To avoid deadlocks, it is important to ensure that if multiple channels are read or written between the AI Engine and the PL, the data rate per cycle is concurrently achieved on all channels. For example, if one channel requires 32 bits, and the second 64 bits, the AI Engine code must ensure that both channels are written adequately to avoid back pressure or starvation on the channel. Additionally, to avoid deadlock, writing/reading from the AI Engine and reading/writing in the PL code must follow the same chronological order.
The number of interfaces used in the graph function definition for the PL defines the number of AXI4-Stream interfaces. Each argument results in the creation of a separate stream.
AI Engine-PL Interface Performance
Versal AI Core series devices include an AI Engine array with the following column categories.
- PL column
- provides PL stream access. Each column supports eight 64-bit slave channels for streaming data into the AI Engine and six 64-bit master channels for streaming data to the PL.
- NoC column
- provides connectivity between the AI Engine array and the NoC. These interfaces can also connect to the PL.

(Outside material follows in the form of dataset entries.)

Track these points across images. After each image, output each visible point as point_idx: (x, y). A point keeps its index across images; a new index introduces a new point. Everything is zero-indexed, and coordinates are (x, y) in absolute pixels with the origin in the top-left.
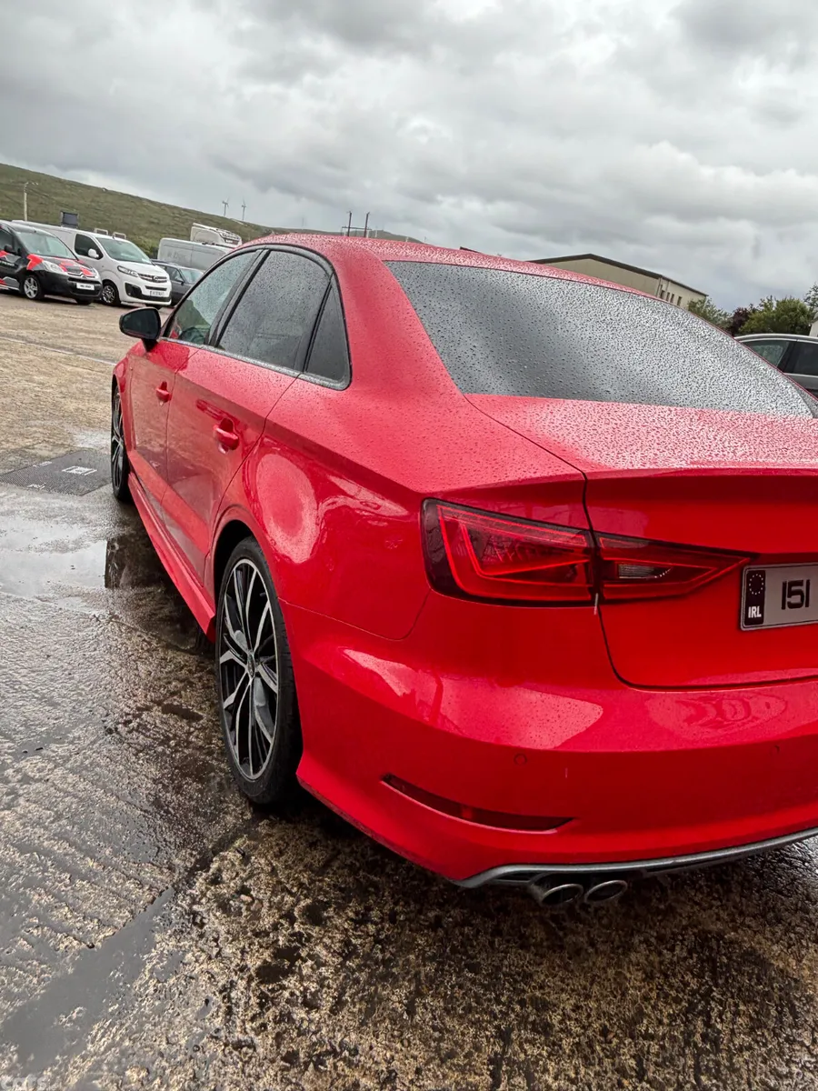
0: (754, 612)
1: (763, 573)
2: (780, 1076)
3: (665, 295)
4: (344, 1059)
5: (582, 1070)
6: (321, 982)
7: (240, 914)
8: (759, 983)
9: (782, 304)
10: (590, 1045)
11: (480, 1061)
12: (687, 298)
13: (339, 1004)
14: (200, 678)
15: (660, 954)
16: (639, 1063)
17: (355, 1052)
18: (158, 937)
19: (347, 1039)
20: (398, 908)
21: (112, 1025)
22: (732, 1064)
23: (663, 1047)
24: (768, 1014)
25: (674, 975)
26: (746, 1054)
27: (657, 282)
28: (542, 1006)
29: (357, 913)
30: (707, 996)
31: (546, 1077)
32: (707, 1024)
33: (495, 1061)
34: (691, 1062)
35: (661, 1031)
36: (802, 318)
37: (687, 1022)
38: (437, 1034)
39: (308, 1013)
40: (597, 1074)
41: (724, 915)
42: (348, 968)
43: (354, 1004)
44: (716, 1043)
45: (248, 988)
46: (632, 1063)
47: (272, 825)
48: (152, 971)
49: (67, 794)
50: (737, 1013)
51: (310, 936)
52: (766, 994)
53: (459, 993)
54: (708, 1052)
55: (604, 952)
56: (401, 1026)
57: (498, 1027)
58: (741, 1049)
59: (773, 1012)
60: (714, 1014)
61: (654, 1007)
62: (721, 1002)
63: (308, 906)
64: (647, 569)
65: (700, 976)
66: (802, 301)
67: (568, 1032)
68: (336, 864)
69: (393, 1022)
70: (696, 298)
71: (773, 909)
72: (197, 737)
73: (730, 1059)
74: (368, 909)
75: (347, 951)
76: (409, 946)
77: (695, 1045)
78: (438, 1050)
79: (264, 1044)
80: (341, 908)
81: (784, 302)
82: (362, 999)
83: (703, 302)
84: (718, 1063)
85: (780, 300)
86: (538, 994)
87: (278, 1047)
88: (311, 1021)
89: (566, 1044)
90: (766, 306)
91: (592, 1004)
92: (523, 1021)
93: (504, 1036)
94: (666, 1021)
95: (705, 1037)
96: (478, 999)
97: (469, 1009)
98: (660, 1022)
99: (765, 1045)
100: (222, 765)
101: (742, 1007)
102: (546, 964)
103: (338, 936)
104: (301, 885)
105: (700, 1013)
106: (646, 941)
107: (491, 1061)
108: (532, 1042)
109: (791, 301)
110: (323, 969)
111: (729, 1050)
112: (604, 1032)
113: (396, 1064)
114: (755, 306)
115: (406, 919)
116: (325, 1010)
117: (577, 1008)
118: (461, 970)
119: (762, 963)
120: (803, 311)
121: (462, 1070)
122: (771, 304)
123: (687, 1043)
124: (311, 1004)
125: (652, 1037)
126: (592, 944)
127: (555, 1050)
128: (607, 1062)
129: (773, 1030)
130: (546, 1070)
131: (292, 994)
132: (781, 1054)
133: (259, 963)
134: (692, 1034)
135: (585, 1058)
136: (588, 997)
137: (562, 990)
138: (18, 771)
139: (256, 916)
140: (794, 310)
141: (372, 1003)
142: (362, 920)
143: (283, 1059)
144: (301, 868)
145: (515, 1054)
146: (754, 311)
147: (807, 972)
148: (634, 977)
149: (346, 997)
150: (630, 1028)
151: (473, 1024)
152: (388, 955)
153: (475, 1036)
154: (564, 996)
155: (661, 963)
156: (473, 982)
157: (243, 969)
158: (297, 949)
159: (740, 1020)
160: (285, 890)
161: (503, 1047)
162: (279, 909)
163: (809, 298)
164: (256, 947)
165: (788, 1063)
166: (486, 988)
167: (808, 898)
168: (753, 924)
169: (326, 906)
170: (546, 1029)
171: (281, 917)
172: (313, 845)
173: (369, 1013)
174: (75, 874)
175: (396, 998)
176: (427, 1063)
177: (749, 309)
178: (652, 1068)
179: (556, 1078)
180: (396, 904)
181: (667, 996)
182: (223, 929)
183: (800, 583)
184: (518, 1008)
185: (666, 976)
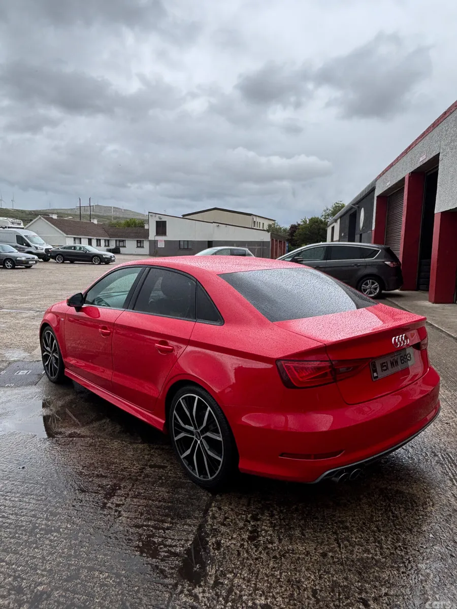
0: (375, 375)
1: (375, 362)
2: (417, 520)
3: (256, 223)
4: (291, 553)
5: (363, 535)
6: (271, 535)
7: (230, 525)
8: (403, 498)
9: (312, 220)
10: (361, 527)
11: (332, 541)
12: (267, 223)
13: (280, 540)
14: (154, 452)
15: (371, 499)
16: (378, 528)
17: (293, 550)
18: (208, 539)
19: (289, 548)
20: (282, 508)
21: (212, 566)
22: (404, 521)
23: (382, 522)
24: (409, 506)
25: (378, 503)
26: (406, 517)
27: (251, 217)
28: (342, 522)
29: (269, 514)
30: (389, 506)
31: (353, 539)
32: (393, 513)
33: (336, 540)
34: (392, 524)
35: (380, 518)
36: (322, 226)
37: (386, 514)
38: (315, 539)
39: (272, 545)
40: (367, 534)
41: (385, 482)
42: (277, 530)
43: (285, 539)
44: (397, 517)
45: (248, 544)
46: (376, 529)
47: (221, 496)
48: (213, 548)
49: (139, 506)
50: (400, 508)
51: (258, 525)
52: (406, 501)
53: (316, 526)
54: (396, 520)
55: (353, 503)
56: (303, 539)
57: (332, 531)
58: (404, 517)
59: (410, 504)
60: (393, 510)
61: (376, 513)
62: (394, 506)
63: (251, 517)
64: (345, 369)
65: (385, 501)
66: (320, 217)
67: (353, 526)
68: (252, 502)
69: (300, 539)
70: (271, 223)
71: (399, 477)
72: (171, 474)
73: (402, 519)
74: (272, 512)
75: (273, 526)
76: (293, 518)
77: (392, 520)
78: (318, 542)
79: (264, 556)
80: (263, 514)
81: (312, 219)
82: (286, 536)
83: (274, 224)
84: (399, 522)
85: (310, 218)
86: (339, 519)
87: (269, 556)
88: (275, 547)
89: (355, 529)
90: (304, 222)
91: (357, 517)
92: (339, 528)
93: (335, 533)
94: (380, 516)
95: (393, 517)
96: (322, 525)
97: (321, 530)
98: (379, 517)
99: (411, 514)
100: (188, 481)
101: (401, 506)
102: (337, 511)
103: (268, 522)
104: (245, 511)
105: (389, 511)
106: (365, 496)
107: (335, 540)
108: (344, 532)
109: (315, 218)
110: (269, 532)
111: (401, 518)
112: (364, 523)
113: (307, 549)
114: (299, 223)
115: (286, 511)
116: (277, 543)
117: (353, 520)
118: (313, 519)
119: (401, 492)
120: (321, 221)
121: (328, 545)
122: (306, 221)
123: (389, 519)
124: (272, 543)
125: (378, 521)
126: (349, 501)
127: (352, 533)
128: (369, 531)
129: (412, 509)
130: (352, 538)
131: (264, 541)
132: (416, 514)
133: (247, 536)
134: (389, 517)
135: (362, 531)
136: (355, 516)
137: (346, 516)
138: (112, 503)
139: (236, 524)
140: (317, 222)
141: (291, 537)
142: (272, 516)
143: (273, 558)
144: (241, 506)
145: (341, 536)
146: (299, 225)
147: (415, 491)
148: (366, 507)
149: (281, 537)
150: (371, 520)
151: (325, 532)
152: (287, 523)
153: (327, 535)
154: (348, 518)
155: (372, 501)
156: (318, 522)
157: (243, 540)
158: (256, 529)
159: (401, 509)
160: (240, 514)
161: (337, 536)
162: (243, 520)
163: (322, 216)
164: (243, 532)
165: (419, 516)
166: (323, 522)
167: (408, 469)
168: (395, 482)
169: (257, 515)
170: (347, 528)
171: (245, 522)
172: (240, 498)
173: (291, 539)
174: (164, 529)
175: (297, 533)
176: (317, 546)
177: (296, 224)
178: (382, 528)
179: (356, 539)
180: (280, 507)
181: (378, 509)
182: (228, 531)
183: (385, 363)
184: (335, 525)
185: (375, 504)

To instruct the AI Engine compiler to
select higher frequency interfaces, use the --pl-freq=<number>
to specify the clock frequency (in MHz) for the
PL kernels. The default value is one quarter of the AI Engine frequency and the maximum supported value is a half of the
AI Engine frequency, the values depending on the
speed grade. Following are examples:
- Option to enable an AI Engine-PL
frequency of 300 MHz for all AI Engine-PL
interfaces:
--pl-freq=300
- To set a different frequency for a specific PLIO interface use the
following code to set it in the ADF
graph.
adf::PLIO *<input>= new adf::PLIO(<logical_name>, <plio_width>, <file>, <FreqMHz>);
The AI Engine-PL AXI4-Stream channels use boundary logic interface (BLI) connections that include optional BLI registers with the exception of the slave channels 3 and 7. The two slave channels channel 3 and channel 7 are slower interfaces. The performance of the data transfer between the AI Engine and PL depends on whether the optional BLI registers are enabled or not.

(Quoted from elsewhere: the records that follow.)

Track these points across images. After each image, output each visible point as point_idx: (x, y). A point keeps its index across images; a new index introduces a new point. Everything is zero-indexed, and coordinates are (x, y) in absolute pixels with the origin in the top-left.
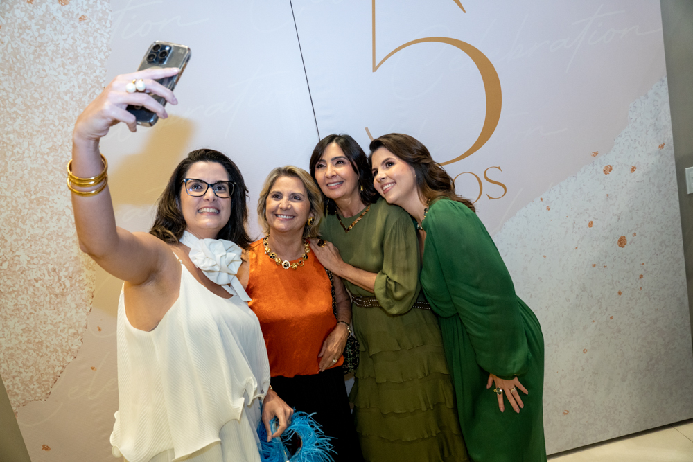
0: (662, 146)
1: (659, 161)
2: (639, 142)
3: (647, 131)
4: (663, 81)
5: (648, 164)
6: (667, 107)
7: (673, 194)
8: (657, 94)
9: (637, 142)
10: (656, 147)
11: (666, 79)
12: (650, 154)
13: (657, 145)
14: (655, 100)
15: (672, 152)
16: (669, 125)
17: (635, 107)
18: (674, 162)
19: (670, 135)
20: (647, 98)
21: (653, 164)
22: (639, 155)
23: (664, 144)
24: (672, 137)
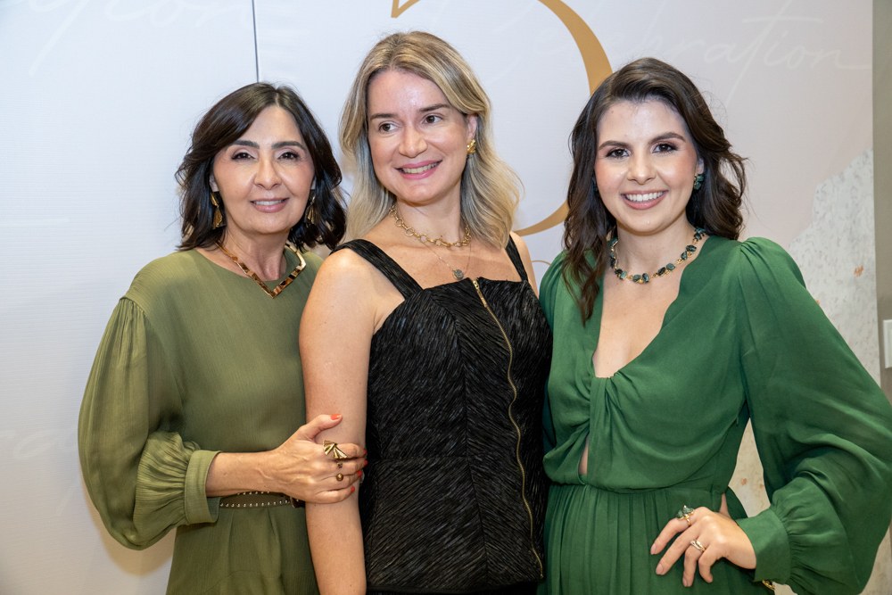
0: (859, 271)
1: (854, 298)
2: (826, 256)
3: (839, 240)
4: (867, 157)
5: (837, 299)
6: (869, 203)
7: (872, 362)
8: (857, 177)
9: (823, 257)
10: (851, 274)
11: (871, 154)
12: (840, 282)
13: (852, 268)
14: (853, 187)
15: (873, 284)
16: (871, 234)
17: (824, 192)
18: (874, 303)
19: (871, 254)
20: (843, 180)
21: (844, 301)
22: (825, 281)
23: (862, 269)
24: (873, 256)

For less timing-critical designs, all eight channels can be used without using the BLI registers. PL timing can still be met in this case. However, for higher frequency designs, only the six fast channels (0,1,2,4,5,6) can be used and the timing paths from the PL must be registered, using the BLI registers.
To control the use of BLI registers across the AI Engine-PL channels, use the --pl-register-threshold=<number>
compiler option, specified in MHz.
The default value is 1/8 of the AI Engine frequency
based on speed grade. Following is an example:
-
–pl-register-threshold=125
The compiler will map any PLIO interface with an AI Engine-PL frequency higher than this setting (125 MHz in this case) to high-speed channels with the BLI registers enabled. If the PLIO interface frequency is not higher than the
pl-register-threshold
value then any of the AI Engine-PL channels will be used.
In summary, if pl-freq
< pl-register-threshold
all eight channels can be used
unregistered. If pl-freq
> pl-register-threshold
only the six fast channels can be used, with
registering. pl-register-threshold
is a way to control
the threshold frequency beyond which only fast channels can be used (with registering).